*Job:*
Look through the records below for the line with "bezocht (vgl. Mt. 25,31-46), en niet een" and the line with "03-5674-7742", then return those lines and all lines between, exactly.

*Collected data:*
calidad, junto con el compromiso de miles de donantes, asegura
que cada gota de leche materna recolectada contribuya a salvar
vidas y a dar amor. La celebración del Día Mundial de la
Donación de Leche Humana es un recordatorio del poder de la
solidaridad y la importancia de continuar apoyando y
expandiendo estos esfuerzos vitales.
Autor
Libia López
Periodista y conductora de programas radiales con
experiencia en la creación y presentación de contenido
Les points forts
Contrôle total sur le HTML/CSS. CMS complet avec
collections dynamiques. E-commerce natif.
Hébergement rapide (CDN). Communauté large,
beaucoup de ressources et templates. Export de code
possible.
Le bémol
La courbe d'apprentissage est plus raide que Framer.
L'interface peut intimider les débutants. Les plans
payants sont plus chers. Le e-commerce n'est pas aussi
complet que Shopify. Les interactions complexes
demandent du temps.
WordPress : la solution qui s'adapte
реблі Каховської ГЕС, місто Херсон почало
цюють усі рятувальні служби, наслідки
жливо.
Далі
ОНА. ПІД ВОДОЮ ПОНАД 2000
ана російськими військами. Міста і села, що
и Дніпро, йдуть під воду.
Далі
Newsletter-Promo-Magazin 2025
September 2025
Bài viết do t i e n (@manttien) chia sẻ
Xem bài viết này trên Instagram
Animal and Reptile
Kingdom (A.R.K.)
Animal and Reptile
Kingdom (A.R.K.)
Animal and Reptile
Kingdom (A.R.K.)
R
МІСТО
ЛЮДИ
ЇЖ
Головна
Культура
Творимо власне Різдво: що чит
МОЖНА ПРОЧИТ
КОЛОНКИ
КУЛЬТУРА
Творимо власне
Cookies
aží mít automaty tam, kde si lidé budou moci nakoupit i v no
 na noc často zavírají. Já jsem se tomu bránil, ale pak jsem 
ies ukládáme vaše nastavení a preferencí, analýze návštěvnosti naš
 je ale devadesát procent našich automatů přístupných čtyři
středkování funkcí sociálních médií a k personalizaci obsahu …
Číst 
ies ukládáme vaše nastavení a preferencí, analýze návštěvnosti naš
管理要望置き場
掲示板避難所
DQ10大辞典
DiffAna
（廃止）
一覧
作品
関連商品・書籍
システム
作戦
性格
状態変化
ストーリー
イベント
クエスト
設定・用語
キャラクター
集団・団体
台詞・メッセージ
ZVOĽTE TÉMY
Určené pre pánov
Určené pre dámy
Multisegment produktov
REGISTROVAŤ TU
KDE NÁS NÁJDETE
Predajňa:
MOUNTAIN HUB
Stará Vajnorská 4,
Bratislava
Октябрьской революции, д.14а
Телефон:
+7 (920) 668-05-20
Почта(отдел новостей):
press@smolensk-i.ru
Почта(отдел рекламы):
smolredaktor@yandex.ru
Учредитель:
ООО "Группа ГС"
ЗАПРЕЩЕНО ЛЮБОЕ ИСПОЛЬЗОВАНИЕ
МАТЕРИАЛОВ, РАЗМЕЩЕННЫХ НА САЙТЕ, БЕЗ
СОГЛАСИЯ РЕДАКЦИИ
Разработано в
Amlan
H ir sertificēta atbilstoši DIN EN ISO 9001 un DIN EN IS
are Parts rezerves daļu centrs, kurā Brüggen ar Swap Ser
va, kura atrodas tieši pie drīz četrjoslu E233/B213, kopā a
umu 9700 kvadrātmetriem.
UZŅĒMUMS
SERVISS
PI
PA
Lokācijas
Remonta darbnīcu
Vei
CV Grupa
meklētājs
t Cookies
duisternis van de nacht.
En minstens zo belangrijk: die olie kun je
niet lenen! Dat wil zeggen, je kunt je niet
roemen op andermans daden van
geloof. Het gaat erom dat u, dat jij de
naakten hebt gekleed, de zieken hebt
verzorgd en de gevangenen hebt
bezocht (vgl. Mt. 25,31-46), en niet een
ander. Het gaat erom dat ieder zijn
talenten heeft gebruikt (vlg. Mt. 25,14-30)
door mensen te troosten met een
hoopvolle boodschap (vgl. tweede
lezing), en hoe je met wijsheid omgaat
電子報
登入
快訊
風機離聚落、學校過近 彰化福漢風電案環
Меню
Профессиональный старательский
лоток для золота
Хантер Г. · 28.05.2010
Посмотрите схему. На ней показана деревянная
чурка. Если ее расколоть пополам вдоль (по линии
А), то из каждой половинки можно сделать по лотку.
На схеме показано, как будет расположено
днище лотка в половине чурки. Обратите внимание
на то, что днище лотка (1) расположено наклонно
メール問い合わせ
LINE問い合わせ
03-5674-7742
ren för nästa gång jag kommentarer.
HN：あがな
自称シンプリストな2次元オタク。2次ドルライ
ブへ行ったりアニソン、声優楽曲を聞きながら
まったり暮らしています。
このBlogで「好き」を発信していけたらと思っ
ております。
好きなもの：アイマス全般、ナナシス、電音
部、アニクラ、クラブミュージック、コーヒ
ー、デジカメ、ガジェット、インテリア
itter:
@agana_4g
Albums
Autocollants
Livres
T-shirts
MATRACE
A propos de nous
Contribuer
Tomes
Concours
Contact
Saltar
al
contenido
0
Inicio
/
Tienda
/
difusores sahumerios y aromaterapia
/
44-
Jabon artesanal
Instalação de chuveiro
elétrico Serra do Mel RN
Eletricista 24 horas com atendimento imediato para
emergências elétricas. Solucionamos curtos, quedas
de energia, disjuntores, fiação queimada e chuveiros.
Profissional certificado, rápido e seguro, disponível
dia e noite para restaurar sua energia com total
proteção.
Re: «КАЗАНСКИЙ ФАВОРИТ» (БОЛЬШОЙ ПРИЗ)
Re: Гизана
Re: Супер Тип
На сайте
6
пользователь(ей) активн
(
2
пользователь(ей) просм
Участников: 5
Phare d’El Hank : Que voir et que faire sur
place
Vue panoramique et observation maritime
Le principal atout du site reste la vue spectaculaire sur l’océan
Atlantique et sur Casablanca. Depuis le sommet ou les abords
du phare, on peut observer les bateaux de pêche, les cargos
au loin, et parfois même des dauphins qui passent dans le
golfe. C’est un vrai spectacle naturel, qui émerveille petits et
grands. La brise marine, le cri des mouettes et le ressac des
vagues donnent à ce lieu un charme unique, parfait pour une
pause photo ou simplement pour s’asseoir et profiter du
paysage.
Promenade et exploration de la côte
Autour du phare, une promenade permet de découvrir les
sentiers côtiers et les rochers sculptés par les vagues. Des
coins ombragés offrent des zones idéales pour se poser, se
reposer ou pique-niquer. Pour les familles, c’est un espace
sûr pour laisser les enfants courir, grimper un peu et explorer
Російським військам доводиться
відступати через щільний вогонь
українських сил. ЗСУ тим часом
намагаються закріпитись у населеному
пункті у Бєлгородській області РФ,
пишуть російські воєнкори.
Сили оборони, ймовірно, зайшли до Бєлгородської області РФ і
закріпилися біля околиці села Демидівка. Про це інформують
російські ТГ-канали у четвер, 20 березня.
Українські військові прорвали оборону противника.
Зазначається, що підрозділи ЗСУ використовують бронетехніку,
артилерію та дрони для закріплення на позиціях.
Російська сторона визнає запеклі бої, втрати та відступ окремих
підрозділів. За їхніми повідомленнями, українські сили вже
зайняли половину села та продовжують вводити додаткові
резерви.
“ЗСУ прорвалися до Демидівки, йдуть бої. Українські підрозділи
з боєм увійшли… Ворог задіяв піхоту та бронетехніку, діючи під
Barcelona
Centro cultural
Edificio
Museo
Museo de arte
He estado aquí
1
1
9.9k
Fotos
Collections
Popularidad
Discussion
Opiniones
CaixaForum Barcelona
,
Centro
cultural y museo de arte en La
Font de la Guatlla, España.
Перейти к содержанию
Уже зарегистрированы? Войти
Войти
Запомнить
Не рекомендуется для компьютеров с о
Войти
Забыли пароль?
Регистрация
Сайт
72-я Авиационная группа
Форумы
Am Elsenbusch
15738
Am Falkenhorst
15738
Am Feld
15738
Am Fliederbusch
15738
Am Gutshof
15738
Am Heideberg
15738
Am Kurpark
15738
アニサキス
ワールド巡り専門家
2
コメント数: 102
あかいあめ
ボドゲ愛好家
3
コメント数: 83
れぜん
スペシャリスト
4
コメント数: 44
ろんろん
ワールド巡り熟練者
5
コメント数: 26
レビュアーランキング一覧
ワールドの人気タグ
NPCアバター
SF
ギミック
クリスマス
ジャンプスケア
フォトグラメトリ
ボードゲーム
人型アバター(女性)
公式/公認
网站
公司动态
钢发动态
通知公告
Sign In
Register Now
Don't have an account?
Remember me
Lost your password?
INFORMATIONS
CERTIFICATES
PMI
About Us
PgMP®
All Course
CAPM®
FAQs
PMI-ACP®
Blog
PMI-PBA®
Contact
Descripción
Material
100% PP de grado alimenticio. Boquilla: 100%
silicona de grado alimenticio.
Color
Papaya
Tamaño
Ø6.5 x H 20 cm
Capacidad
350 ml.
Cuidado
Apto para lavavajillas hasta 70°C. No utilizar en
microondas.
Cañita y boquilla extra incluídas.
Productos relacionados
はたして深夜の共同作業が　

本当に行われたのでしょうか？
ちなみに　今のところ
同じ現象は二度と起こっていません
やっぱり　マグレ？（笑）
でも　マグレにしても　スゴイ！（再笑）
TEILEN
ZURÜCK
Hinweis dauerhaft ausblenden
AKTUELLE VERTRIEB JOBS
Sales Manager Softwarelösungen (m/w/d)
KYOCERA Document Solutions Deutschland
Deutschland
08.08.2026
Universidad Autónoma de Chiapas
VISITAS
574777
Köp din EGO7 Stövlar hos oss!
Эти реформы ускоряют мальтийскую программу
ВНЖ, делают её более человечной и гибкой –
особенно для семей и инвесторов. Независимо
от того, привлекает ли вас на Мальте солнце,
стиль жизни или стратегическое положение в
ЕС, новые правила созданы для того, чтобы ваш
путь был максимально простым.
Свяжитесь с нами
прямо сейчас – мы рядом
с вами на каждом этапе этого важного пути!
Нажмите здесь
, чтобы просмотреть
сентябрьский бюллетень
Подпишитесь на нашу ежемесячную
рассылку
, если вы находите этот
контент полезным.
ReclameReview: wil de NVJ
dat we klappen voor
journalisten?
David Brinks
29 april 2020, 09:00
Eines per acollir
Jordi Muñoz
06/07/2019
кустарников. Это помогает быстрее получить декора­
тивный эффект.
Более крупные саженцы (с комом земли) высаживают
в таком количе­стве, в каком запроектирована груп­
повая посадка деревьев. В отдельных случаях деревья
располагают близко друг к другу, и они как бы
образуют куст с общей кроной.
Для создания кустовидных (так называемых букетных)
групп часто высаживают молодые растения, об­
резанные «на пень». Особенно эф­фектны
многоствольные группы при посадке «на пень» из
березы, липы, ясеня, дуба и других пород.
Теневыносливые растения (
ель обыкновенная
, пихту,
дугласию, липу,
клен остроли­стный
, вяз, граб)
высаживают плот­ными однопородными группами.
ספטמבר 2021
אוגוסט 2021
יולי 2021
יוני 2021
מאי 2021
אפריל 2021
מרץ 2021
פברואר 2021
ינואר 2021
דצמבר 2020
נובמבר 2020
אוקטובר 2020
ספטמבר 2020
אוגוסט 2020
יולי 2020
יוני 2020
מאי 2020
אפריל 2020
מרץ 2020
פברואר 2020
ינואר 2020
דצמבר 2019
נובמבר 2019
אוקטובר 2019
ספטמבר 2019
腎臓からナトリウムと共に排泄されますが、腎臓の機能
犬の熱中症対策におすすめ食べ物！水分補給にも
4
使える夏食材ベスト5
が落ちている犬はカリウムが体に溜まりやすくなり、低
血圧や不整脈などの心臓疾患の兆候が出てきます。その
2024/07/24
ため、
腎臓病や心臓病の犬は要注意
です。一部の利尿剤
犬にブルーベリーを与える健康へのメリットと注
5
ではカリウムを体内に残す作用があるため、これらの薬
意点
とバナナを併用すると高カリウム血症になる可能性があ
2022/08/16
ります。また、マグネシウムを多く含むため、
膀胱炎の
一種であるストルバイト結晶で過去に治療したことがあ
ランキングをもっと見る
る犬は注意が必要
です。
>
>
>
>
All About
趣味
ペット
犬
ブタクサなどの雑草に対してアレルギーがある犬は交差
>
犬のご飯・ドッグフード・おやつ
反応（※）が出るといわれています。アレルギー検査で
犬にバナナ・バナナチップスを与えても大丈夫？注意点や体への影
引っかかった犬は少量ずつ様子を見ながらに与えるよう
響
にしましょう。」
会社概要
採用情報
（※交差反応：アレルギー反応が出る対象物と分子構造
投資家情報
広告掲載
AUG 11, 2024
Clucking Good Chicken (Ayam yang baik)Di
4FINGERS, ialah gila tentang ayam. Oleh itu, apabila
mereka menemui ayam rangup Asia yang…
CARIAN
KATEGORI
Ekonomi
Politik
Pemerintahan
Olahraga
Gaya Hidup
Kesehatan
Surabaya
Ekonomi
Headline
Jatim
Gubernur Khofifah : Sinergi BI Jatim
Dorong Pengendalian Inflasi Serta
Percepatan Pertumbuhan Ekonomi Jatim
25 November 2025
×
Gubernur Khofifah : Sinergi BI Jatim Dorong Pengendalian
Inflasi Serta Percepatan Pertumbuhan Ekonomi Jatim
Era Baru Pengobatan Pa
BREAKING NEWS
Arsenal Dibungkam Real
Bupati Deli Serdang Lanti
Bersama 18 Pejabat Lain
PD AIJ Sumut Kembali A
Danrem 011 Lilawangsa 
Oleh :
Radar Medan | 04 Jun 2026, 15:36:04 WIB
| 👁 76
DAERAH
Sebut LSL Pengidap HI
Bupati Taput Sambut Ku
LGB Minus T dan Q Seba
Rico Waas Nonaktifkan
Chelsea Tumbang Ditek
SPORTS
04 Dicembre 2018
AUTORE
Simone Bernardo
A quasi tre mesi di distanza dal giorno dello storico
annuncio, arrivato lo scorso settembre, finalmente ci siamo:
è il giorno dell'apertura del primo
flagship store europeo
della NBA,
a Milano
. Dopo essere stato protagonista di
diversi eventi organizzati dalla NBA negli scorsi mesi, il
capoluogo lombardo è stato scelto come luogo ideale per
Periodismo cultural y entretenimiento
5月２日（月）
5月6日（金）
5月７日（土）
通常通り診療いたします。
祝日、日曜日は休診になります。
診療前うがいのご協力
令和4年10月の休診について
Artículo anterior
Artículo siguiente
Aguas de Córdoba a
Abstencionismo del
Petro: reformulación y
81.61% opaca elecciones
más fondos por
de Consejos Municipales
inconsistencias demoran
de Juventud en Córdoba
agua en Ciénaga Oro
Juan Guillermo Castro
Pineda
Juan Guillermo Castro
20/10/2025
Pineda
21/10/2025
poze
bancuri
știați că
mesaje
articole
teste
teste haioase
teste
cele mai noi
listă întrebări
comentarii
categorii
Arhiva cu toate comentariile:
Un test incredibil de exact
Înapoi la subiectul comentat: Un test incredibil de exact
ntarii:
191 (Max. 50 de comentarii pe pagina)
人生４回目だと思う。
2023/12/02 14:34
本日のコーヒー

*Response for this exercise:*
bezocht (vgl. Mt. 25,31-46), en niet een
ander. Het gaat erom dat ieder zijn
talenten heeft gebruikt (vlg. Mt. 25,14-30)
door mensen te troosten met een
hoopvolle boodschap (vgl. tweede
lezing), en hoe je met wijsheid omgaat
電子報
登入
快訊
風機離聚落、學校過近 彰化福漢風電案環
Меню
Профессиональный старательский
лоток для золота
Хантер Г. · 28.05.2010
Посмотрите схему. На ней показана деревянная
чурка. Если ее расколоть пополам вдоль (по линии
А), то из каждой половинки можно сделать по лотку.
На схеме показано, как будет расположено
днище лотка в половине чурки. Обратите внимание
на то, что днище лотка (1) расположено наклонно
メール問い合わせ
LINE問い合わせ
03-5674-7742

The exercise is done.